→ Entries shown

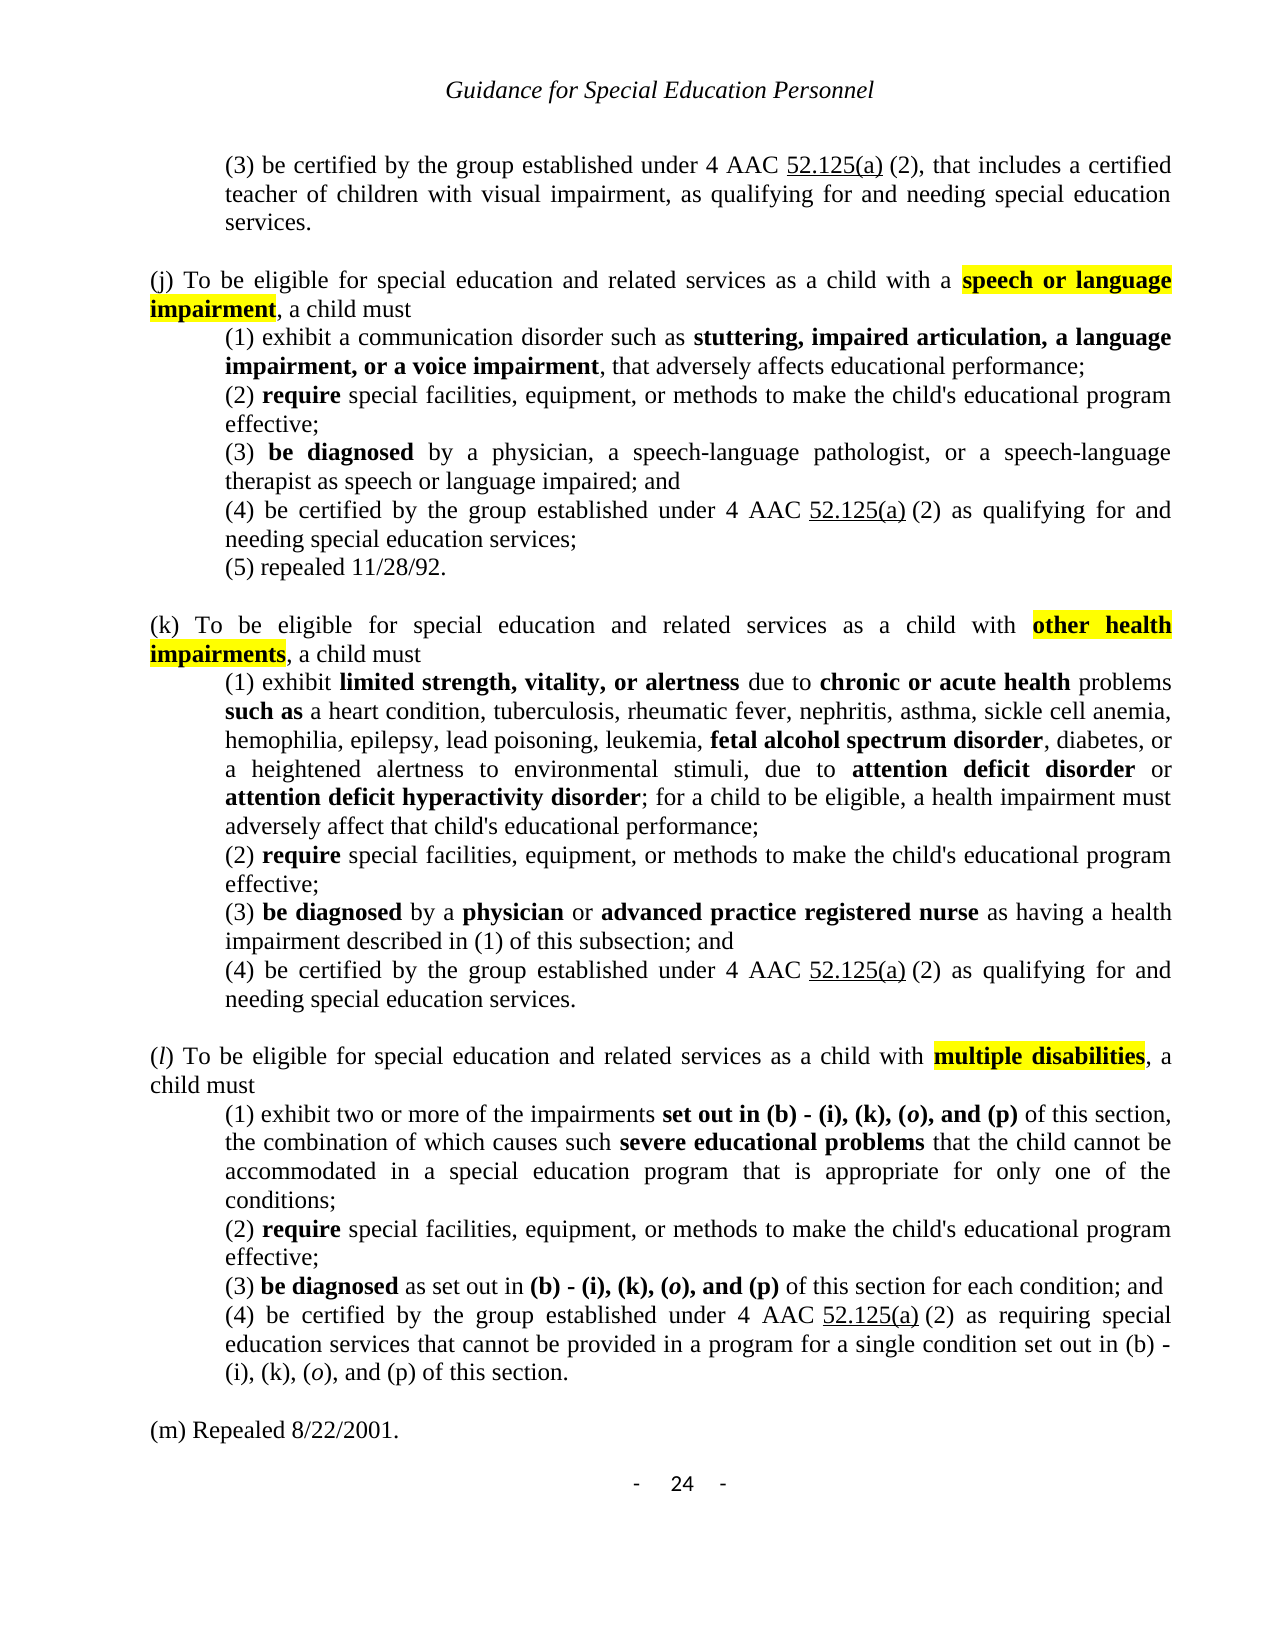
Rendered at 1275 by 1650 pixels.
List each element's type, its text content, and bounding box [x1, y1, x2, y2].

text (2) require special facilities, equipment, or methods to make the child's educational program effective; [225, 840, 1172, 897]
text (j) To be eligible for special education and related services as a child with a speech or language impairment, a child must [150, 265, 1172, 322]
text (4) be certified by the group established under 4 AAC 52.125(a) (2) as qualifying for and needing special education services; [225, 495, 1172, 552]
text (3) be certified by the group established under 4 AAC 52.125(a) (2), that includes a certified teacher of children with visual impairment, as qualifying for and needing special education services. [225, 150, 1172, 236]
text (2) require special facilities, equipment, or methods to make the child's educational program effective; [225, 380, 1172, 437]
text (3) be diagnosed by a physician, a speech-language pathologist, or a speech-language therapist as speech or language impaired; and [225, 437, 1172, 495]
text (l) To be eligible for special education and related services as a child with multiple disabilities, a child must [150, 1041, 1172, 1099]
text (k) To be eligible for special education and related services as a child with other health impairments, a child must [150, 610, 1172, 667]
text (3) be diagnosed as set out in (b) - (i), (k), (o), and (p) of this section for each condition; and [225, 1271, 1172, 1300]
text (4) be certified by the group established under 4 AAC 52.125(a) (2) as requiring special education services that cannot be provided in a program for a single condition set out in (b) - (i), (k), (o), and (p) of this section. [225, 1300, 1172, 1386]
text (4) be certified by the group established under 4 AAC 52.125(a) (2) as qualifying for and needing special education services. [225, 955, 1172, 1012]
text (1) exhibit a communication disorder such as stuttering, impaired articulation, a language impairment, or a voice impairment, that adversely affects educational performance; [225, 322, 1172, 380]
text (1) exhibit limited strength, vitality, or alertness due to chronic or acute health problems such as a heart condition, tuberculosis, rheumatic fever, nephritis, asthma, sickle cell anemia, hemophilia, epilepsy, lead poisoning, leukemia, fetal alcohol spectrum disorder, diabetes, or a heightened alertness to environmental stimuli, due to attention deficit disorder or attention deficit hyperactivity disorder; for a child to be eligible, a health impairment must adversely affect that child's educational performance; [225, 667, 1172, 840]
text (m) Repealed 8/22/2001. [150, 1415, 1172, 1444]
text (2) require special facilities, equipment, or methods to make the child's educational program effective; [225, 1214, 1172, 1271]
text (1) exhibit two or more of the impairments set out in (b) - (i), (k), (o), and (p) of this section, the combination of which causes such severe educational problems that the child cannot be accommodated in a special education program that is appropriate for only one of the conditions; [225, 1099, 1172, 1214]
text (3) be diagnosed by a physician or advanced practice registered nurse as having a health impairment described in (1) of this subsection; and [225, 897, 1172, 955]
text (5) repealed 11/28/92. [150, 552, 1172, 581]
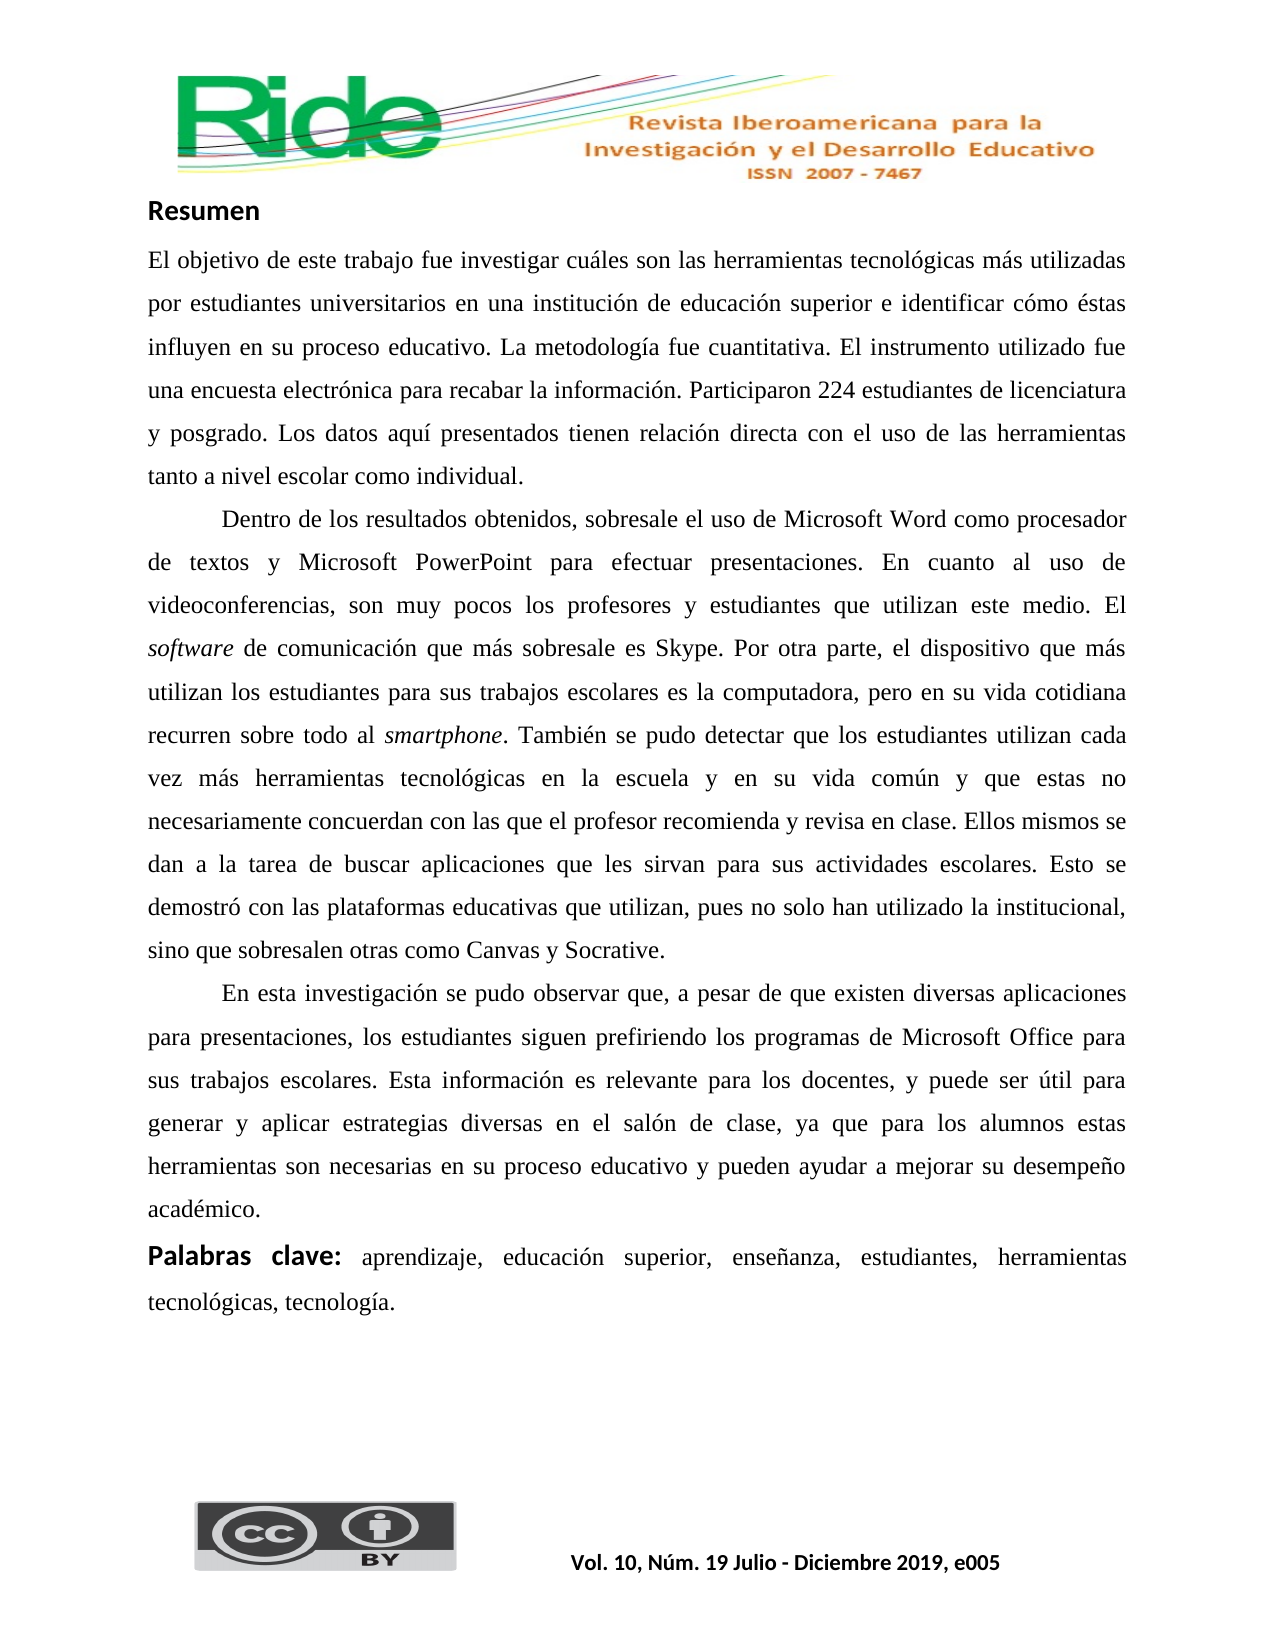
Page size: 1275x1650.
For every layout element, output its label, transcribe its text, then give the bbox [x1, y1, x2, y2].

→ Required work
Lines holding the word "needing" are the answer; copy every one from the records above.

→ Answer to the problem
text (4) be certified by the group established under 4 AAC 52.125(a) (2) as qualifying for and needing special education services; [225, 495, 1172, 552]
text (3) be certified by the group established under 4 AAC 52.125(a) (2), that includes a certified teacher of children with visual impairment, as qualifying for and needing special education services. [225, 150, 1172, 236]
text (4) be certified by the group established under 4 AAC 52.125(a) (2) as qualifying for and needing special education services. [225, 955, 1172, 1012]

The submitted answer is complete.